Ronald Brak

Because not everyone can be normal.

Thursday, June 11, 2009

Ha! I did it! I smuggled a chunk of Spurlock through Airport Security!

I did it! I smuggled a chunk of Morgan Spurlock through airport security! I am such a smooth operator. Which chunk of Morgan Spurlock you ask? The chunk of his thoughts, fears and humour he codified into the book, "Where in the World is Osama Bin Laden?" The airport security person at the screening station did do a double take when he saw the picture of Osama Bin Laden on the back cover but didn't try to stop me. This could be because he was too terrified of my threatening presence to do anything or maybe I got through because he was a terrorist himself and a member of Osama's punk the American lickspittles club. Or maybe, just maybe, Australian domestic airport security actually has a modicum of common sense. (But I doubt it. It's much more likely my terrifying visage filled his heart with a surfeit of fear that quelled his courage in my opinon.)

It's a good thing I don't live in a free country.
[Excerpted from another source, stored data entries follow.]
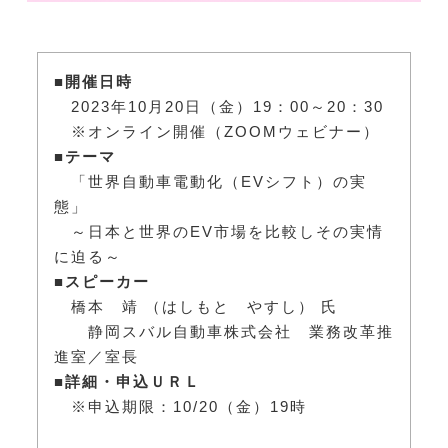
■開催日時
2023年10月20日（金）19：00～20：30
※オンライン開催（ZOOMウェビナー）
■テーマ
「世界自動車電動化（EVシフト）の実
態」
～日本と世界のEV市場を比較しその実情
に迫る～
■スピーカー
橋本 靖 （はしもと やすし） 氏
静岡スバル自動車株式会社 業務改革推
進室／室長
■詳細・申込ＵＲＬ
※申込期限：10/20（金）19時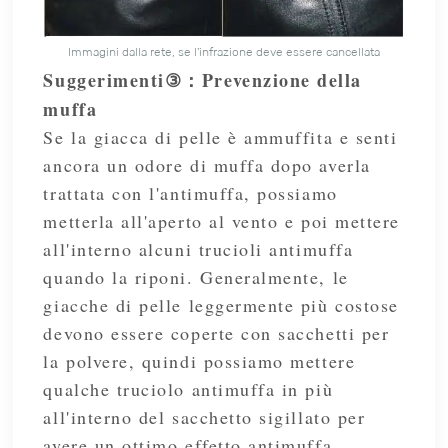
Immagini dalla rete, se l'infrazione deve essere cancellata
Suggerimenti
Prevenzione della
③
：
muffa
Se la giacca di pelle è ammuffita e senti
ancora un odore di muffa dopo averla
trattata con l'antimuffa, possiamo
metterla all'aperto al vento e poi mettere
all'interno alcuni trucioli antimuffa
quando la riponi. Generalmente, le
giacche di pelle leggermente più costose
devono essere coperte con sacchetti per
la polvere, quindi possiamo mettere
qualche truciolo antimuffa in più
all'interno del sacchetto sigillato per
avere un ottimo effetto antimuffa.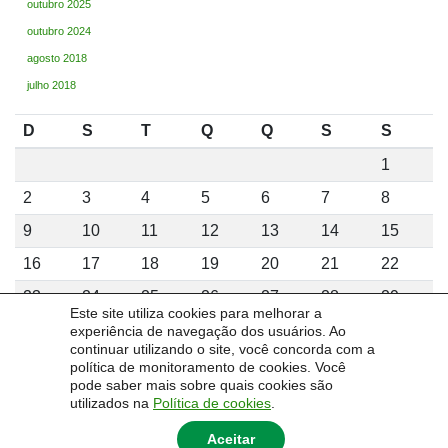
outubro 2025
outubro 2024
agosto 2018
julho 2018
D
S
T
Q
Q
S
S
1
2
3
4
5
6
7
8
9
10
11
12
13
14
15
16
17
18
19
20
21
22
23
24
25
26
27
28
29
Este site utiliza cookies para melhorar a
30
31
experiência de navegação dos usuários. Ao
continuar utilizando o site, você concorda com a
agosto 2026
política de monitoramento de cookies. Você
pode saber mais sobre quais cookies são
utilizados na
Política de cookies
.
« fev
Aceitar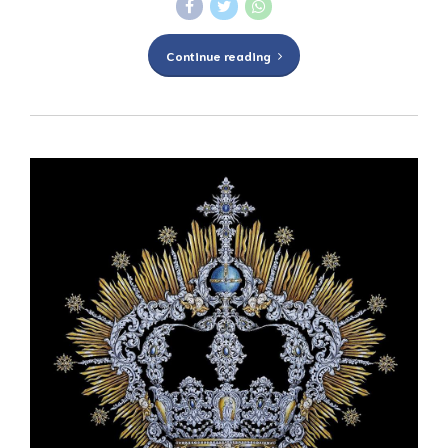
Continue reading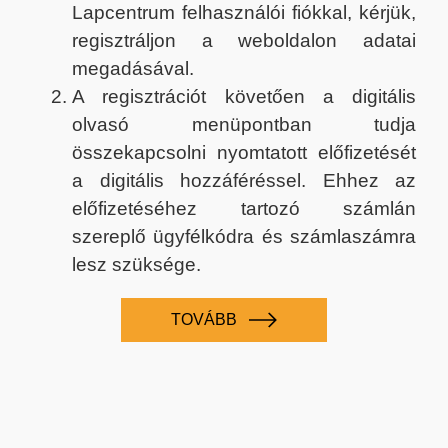
Lapcentrum felhasználói fiókkal, kérjük,
regisztráljon a weboldalon adatai
megadásával.
A regisztrációt követően a digitális
olvasó menüpontban tudja
összekapcsolni nyomtatott előfizetését
a digitális hozzáféréssel. Ehhez az
előfizetéséhez tartozó számlán
szereplő ügyfélkódra és számlaszámra
lesz szüksége.
TOVÁBB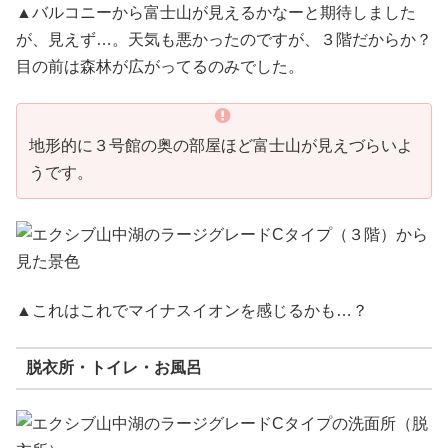
▲バルコニーから富士山が見えるかなーと期待しました
が、見えず…。天気も悪かったのですが、３階だからか？
目の前は森林が広がってるのみでした。
地形的に３号館の奥の部屋ほど富士山が見えづらいよ
うです。
▲これはこれでマイナスイオンを感じるかも…？
脱衣所・トイレ・お風呂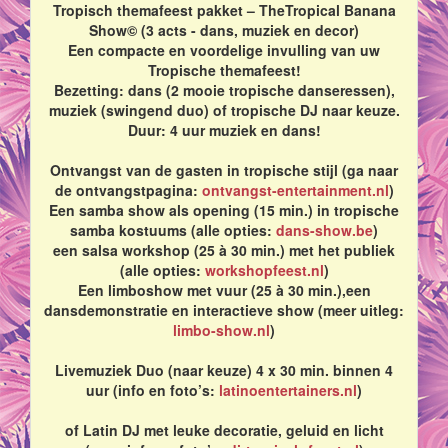
Tropisch themafeest pakket – TheTropical Banana
Show© (3 acts - dans, muziek en decor)
Een compacte en voordelige invulling van uw
Tropische themafeest!
Bezetting: dans (2 mooie tropische danseressen),
muziek (swingend duo) of tropische DJ naar keuze.
Duur: 4 uur muziek en dans!
Ontvangst van de gasten in tropische stijl (ga naar
de ontvangstpagina:
ontvangst-entertainment.nl
)
Een samba show als opening (15 min.) in tropische
samba kostuums (alle opties:
dans-show.be
)
een salsa workshop (25 à 30 min.) met het publiek
(alle opties:
workshopfeest.nl
)
Een limboshow met vuur (25 à 30 min.),een
dansdemonstratie en interactieve show (meer uitleg:
limbo-show.nl
)
Livemuziek Duo (naar keuze) 4 x 30 min. binnen 4
uur (info en foto’s:
latinoentertainers.nl
)
of Latin DJ met leuke decoratie, geluid en licht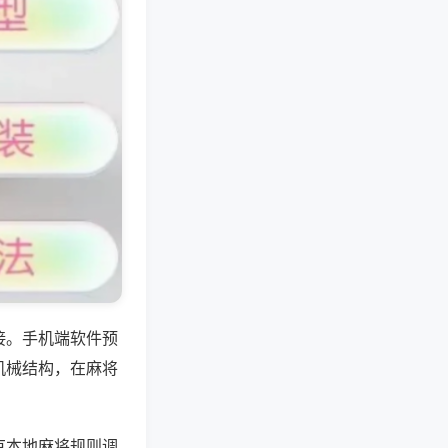
接。手机端软件预
机械结构，在麻将
京本地麻将规则调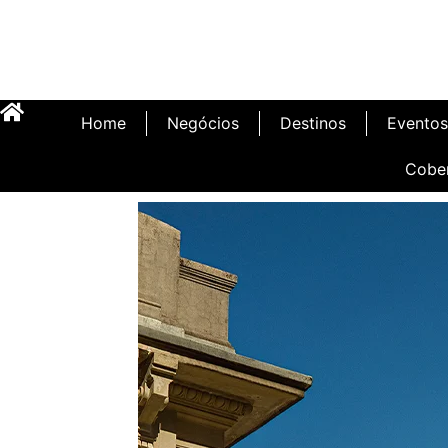
Home
Negócios
Destinos
Eventos
Cobe
Inauguração Illa C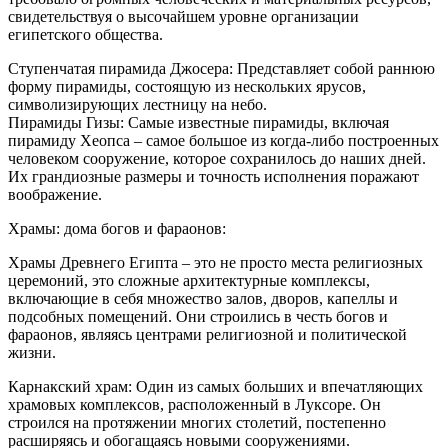
свидетельствуя о высочайшем уровне организации
египетского общества.
Ступенчатая пирамида Джосера: Представляет собой раннюю
форму пирамиды, состоящую из нескольких ярусов,
символизирующих лестницу на небо.
Пирамиды Гизы: Самые известные пирамиды, включая
пирамиду Хеопса – самое большое из когда-либо построенных
человеком сооружение, которое сохранилось до наших дней.
Их грандиозные размеры и точность исполнения поражают
воображение.
Храмы: дома богов и фараонов:
Храмы Древнего Египта – это не просто места религиозных
церемоний, это сложные архитектурные комплексы,
включающие в себя множество залов, дворов, капеллы и
подсобных помещений. Они строились в честь богов и
фараонов, являясь центрами религиозной и политической
жизни.
Карнакский храм: Один из самых больших и впечатляющих
храмовых комплексов, расположенный в Луксоре. Он
строился на протяжении многих столетий, постепенно
расширяясь и обогащаясь новыми сооружениями.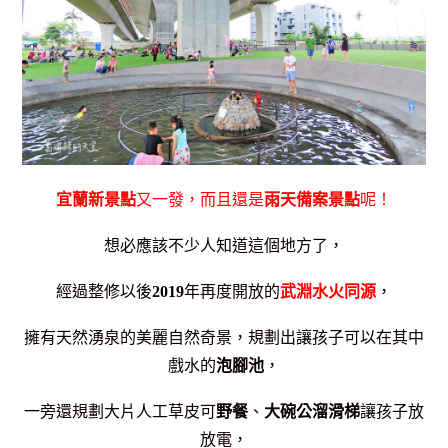
宜蘭新景點
又一發，而且還是
雨天備案景點
呢！
想必應該不少人知道這個地方了，
經過整修以後
2019
年再度開放的
武淵水火同源
，
擁有天然湧泉的
美麗自然奇景，規劃出讓孩子可以在其中
戲水的
泡腳池
，
一旁還規劃大片人工草皮可
野餐
、
大碗公溜滑梯
讓孩子放
放電，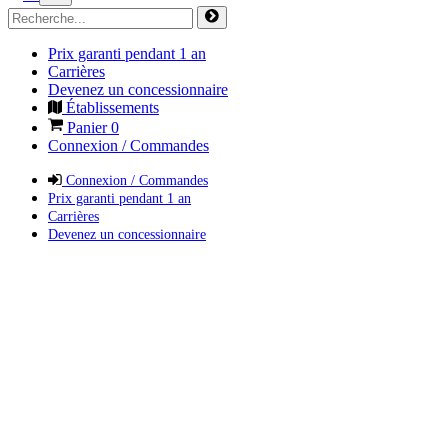
Prix garanti pendant 1 an
Carrières
Devenez un concessionnaire
Établissements
Panier
0
Connexion / Commandes
Connexion / Commandes
Prix garanti pendant 1 an
Carrières
Devenez un concessionnaire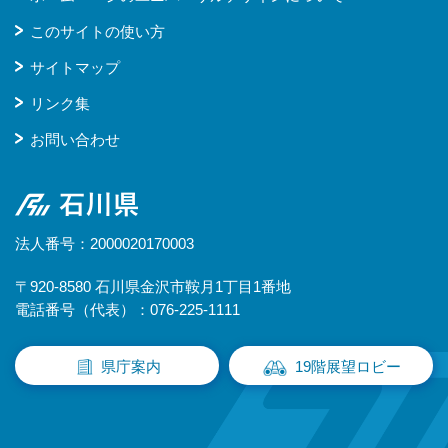
このサイトの使い方
サイトマップ
リンク集
お問い合わせ
石川県
法人番号：2000020170003
〒920-8580 石川県金沢市鞍月1丁目1番地
電話番号（代表）：076-225-1111
県庁案内
19階展望ロビー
If I did I'd probably still be sitting in an airport interrogation chamber being questioned about what they'd discovered after performing an exhaustive "search" of my person:

AIRPORT SECURITY: And what is this?

ME: That's my breakfast.

AIRPORT SECURITY: And what is this?

ME: That's yesterday's breakfast.

AIRPORT SECURITY: If that's the case then perhaps you'd care to explain how it is we found today's breakfast prior to yesterday's breakfast?

ME: I'm very talented. And sometimes I have trouble letting go. Yesterday's breakfast is the only thing I have to remember my lungfish by.

AIRPORT SECURITY: Your lungfish?

ME: Yes, he drowned. But at least he died doing what he loved. Kind of like David Carradine in that respect. And what he loved was lying motionless at the bottom of a tank. So he was kind of also like a Tien an Men Square protester. But he did not die in vain. Just before he drowned we were able to perfect the technology required to upload lungfish into electronic form. We released the resulting cyber lungfish onto the internet where he went viral and he now lies motionless at the bottom of aquarium screen savers across the world. And he tasted kind of muddy.

AIRPORT SECURITY: Enough of your lies! You will now provide us with a list of your associates who may be planning to engage in harmless activity in airports so that we can stomp down on them as part of a magic ritual to appease the gods of terrorism so they won't send their suicide bombers against us!

ME: Well, my friend has a Megatron t-shirt and it's possible he could wear it to an airport and thereby blatently terrorise passangers with fictional autobot CGI extremism.

AIRPORT SECURITY: Excellent, excellent, tell me more!

ME: My grandmother constantly smuggles weapons grade titanium in her hip joint.

AIRPORT SECURITY: Good, good, go on.

ME: Every year I'm visted by a man who violates international airspace, along with his team of 12 caribou.

AIRPORT SECURITY: Yes, yes, don't stop.

ME: The guy next door has 27 guns, watches westling all day and has written a manifesto on why god wants him to hijack a plane and use it to penetrate the holo shroud that evil scientists use to hide heaven from the masses so people will believe in evolution. Here's a pamphlet he wrote called, "Why God Wants Me to Hijack a Plane and use it to Penetrate the Holo Shroud."

AIRPORT SECURITY: No, that information might actually be useful. We're more interested in pointless fear mongering through over reacting to inconsequential nonsense. Go back to telling me about the guy with the megatron t-shirt.